:: What to work on ::
Output each entry in full so that the result matches the data exactly.

:: Given entries ::
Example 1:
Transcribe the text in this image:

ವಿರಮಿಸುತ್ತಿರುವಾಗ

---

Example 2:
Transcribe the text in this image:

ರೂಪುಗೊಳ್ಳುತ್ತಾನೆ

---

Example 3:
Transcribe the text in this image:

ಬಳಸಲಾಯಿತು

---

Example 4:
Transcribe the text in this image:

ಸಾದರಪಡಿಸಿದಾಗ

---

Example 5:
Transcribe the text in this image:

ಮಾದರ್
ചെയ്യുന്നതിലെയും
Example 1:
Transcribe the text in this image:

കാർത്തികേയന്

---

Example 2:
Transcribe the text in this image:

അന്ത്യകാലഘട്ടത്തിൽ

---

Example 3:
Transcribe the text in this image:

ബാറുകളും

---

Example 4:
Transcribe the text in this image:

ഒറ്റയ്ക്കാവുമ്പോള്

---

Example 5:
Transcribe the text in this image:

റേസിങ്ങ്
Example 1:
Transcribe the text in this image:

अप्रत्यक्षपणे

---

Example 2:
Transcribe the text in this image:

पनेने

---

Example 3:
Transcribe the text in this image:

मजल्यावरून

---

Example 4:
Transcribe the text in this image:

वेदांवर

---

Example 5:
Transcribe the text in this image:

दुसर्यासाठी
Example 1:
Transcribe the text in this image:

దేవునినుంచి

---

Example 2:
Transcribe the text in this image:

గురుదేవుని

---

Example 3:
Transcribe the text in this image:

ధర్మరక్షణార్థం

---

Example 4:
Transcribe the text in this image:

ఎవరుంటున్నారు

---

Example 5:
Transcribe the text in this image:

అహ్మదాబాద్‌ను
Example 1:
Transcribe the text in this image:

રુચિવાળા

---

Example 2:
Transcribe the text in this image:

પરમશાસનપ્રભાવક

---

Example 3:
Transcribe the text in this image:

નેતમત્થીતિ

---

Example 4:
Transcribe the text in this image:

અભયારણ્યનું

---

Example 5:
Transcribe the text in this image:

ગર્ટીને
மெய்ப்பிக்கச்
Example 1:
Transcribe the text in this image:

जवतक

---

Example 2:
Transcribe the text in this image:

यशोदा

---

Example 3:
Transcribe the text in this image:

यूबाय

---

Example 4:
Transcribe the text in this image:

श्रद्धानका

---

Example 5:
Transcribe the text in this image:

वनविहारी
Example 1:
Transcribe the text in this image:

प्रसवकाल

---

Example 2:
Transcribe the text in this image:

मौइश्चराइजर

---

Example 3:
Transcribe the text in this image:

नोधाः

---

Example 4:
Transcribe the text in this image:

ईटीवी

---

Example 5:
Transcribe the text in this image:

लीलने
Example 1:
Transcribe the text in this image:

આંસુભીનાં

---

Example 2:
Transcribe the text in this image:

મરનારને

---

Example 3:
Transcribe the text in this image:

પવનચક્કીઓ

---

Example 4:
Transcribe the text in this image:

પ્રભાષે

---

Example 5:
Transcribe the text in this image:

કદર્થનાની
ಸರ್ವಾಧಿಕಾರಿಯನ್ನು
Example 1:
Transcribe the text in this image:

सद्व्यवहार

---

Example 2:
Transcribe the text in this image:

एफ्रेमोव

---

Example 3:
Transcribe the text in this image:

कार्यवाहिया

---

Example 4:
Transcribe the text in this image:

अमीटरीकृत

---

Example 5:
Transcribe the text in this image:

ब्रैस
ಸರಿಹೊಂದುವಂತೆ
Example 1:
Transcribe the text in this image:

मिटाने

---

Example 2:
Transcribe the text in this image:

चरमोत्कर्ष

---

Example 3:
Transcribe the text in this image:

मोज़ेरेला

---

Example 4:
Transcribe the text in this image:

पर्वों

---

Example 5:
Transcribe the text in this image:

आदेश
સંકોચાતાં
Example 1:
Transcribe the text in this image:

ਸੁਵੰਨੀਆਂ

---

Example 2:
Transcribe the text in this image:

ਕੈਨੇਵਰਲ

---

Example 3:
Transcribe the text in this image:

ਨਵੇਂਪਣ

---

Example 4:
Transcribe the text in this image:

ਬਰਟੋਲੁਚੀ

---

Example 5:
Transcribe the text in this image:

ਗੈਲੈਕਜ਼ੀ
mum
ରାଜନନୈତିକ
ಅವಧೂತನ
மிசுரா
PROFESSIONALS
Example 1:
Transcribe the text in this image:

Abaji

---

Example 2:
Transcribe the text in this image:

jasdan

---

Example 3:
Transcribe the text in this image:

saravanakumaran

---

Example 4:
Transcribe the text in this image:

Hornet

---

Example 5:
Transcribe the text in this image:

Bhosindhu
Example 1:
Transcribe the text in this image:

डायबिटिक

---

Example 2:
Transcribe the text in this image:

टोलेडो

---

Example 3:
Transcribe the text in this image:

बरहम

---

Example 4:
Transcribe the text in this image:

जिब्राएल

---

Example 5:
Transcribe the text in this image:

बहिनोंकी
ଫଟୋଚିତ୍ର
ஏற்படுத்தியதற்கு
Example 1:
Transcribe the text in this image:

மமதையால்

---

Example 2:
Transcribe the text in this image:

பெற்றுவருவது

:: Reply to the task ::
Example 1:
Transcribe the text in this image:

ವಿರಮಿಸುತ್ತಿರುವಾಗ

---

Example 2:
Transcribe the text in this image:

ರೂಪುಗೊಳ್ಳುತ್ತಾನೆ

---

Example 3:
Transcribe the text in this image:

ಬಳಸಲಾಯಿತು

---

Example 4:
Transcribe the text in this image:

ಸಾದರಪಡಿಸಿದಾಗ

---

Example 5:
Transcribe the text in this image:

ಮಾದರ್
ചെയ്യുന്നതിലെയും
Example 1:
Transcribe the text in this image:

കാർത്തികേയന്

---

Example 2:
Transcribe the text in this image:

അന്ത്യകാലഘട്ടത്തിൽ

---

Example 3:
Transcribe the text in this image:

ബാറുകളും

---

Example 4:
Transcribe the text in this image:

ഒറ്റയ്ക്കാവുമ്പോള്

---

Example 5:
Transcribe the text in this image:

റേസിങ്ങ്
Example 1:
Transcribe the text in this image:

अप्रत्यक्षपणे

---

Example 2:
Transcribe the text in this image:

पनेने

---

Example 3:
Transcribe the text in this image:

मजल्यावरून

---

Example 4:
Transcribe the text in this image:

वेदांवर

---

Example 5:
Transcribe the text in this image:

दुसर्यासाठी
Example 1:
Transcribe the text in this image:

దేవునినుంచి

---

Example 2:
Transcribe the text in this image:

గురుదేవుని

---

Example 3:
Transcribe the text in this image:

ధర్మరక్షణార్థం

---

Example 4:
Transcribe the text in this image:

ఎవరుంటున్నారు

---

Example 5:
Transcribe the text in this image:

అహ్మదాబాద్‌ను
Example 1:
Transcribe the text in this image:

રુચિવાળા

---

Example 2:
Transcribe the text in this image:

પરમશાસનપ્રભાવક

---

Example 3:
Transcribe the text in this image:

નેતમત્થીતિ

---

Example 4:
Transcribe the text in this image:

અભયારણ્યનું

---

Example 5:
Transcribe the text in this image:

ગર્ટીને
மெய்ப்பிக்கச்
Example 1:
Transcribe the text in this image:

जवतक

---

Example 2:
Transcribe the text in this image:

यशोदा

---

Example 3:
Transcribe the text in this image:

यूबाय

---

Example 4:
Transcribe the text in this image:

श्रद्धानका

---

Example 5:
Transcribe the text in this image:

वनविहारी
Example 1:
Transcribe the text in this image:

प्रसवकाल

---

Example 2:
Transcribe the text in this image:

मौइश्चराइजर

---

Example 3:
Transcribe the text in this image:

नोधाः

---

Example 4:
Transcribe the text in this image:

ईटीवी

---

Example 5:
Transcribe the text in this image:

लीलने
Example 1:
Transcribe the text in this image:

આંસુભીનાં

---

Example 2:
Transcribe the text in this image:

મરનારને

---

Example 3:
Transcribe the text in this image:

પવનચક્કીઓ

---

Example 4:
Transcribe the text in this image:

પ્રભાષે

---

Example 5:
Transcribe the text in this image:

કદર્થનાની
ಸರ್ವಾಧಿಕಾರಿಯನ್ನು
Example 1:
Transcribe the text in this image:

सद्व्यवहार

---

Example 2:
Transcribe the text in this image:

एफ्रेमोव

---

Example 3:
Transcribe the text in this image:

कार्यवाहिया

---

Example 4:
Transcribe the text in this image:

अमीटरीकृत

---

Example 5:
Transcribe the text in this image:

ब्रैस
ಸರಿಹೊಂದುವಂತೆ
Example 1:
Transcribe the text in this image:

मिटाने

---

Example 2:
Transcribe the text in this image:

चरमोत्कर्ष

---

Example 3:
Transcribe the text in this image:

मोज़ेरेला

---

Example 4:
Transcribe the text in this image:

पर्वों

---

Example 5:
Transcribe the text in this image:

आदेश
સંકોચાતાં
Example 1:
Transcribe the text in this image:

ਸੁਵੰਨੀਆਂ

---

Example 2:
Transcribe the text in this image:

ਕੈਨੇਵਰਲ

---

Example 3:
Transcribe the text in this image:

ਨਵੇਂਪਣ

---

Example 4:
Transcribe the text in this image:

ਬਰਟੋਲੁਚੀ

---

Example 5:
Transcribe the text in this image:

ਗੈਲੈਕਜ਼ੀ
mum
ରାଜନନୈତିକ
ಅವಧೂತನ
மிசுரா
PROFESSIONALS
Example 1:
Transcribe the text in this image:

Abaji

---

Example 2:
Transcribe the text in this image:

jasdan

---

Example 3:
Transcribe the text in this image:

saravanakumaran

---

Example 4:
Transcribe the text in this image:

Hornet

---

Example 5:
Transcribe the text in this image:

Bhosindhu
Example 1:
Transcribe the text in this image:

डायबिटिक

---

Example 2:
Transcribe the text in this image:

टोलेडो

---

Example 3:
Transcribe the text in this image:

बरहम

---

Example 4:
Transcribe the text in this image:

जिब्राएल

---

Example 5:
Transcribe the text in this image:

बहिनोंकी
ଫଟୋଚିତ୍ର
ஏற்படுத்தியதற்கு
Example 1:
Transcribe the text in this image:

மமதையால்

---

Example 2:
Transcribe the text in this image:

பெற்றுவருவது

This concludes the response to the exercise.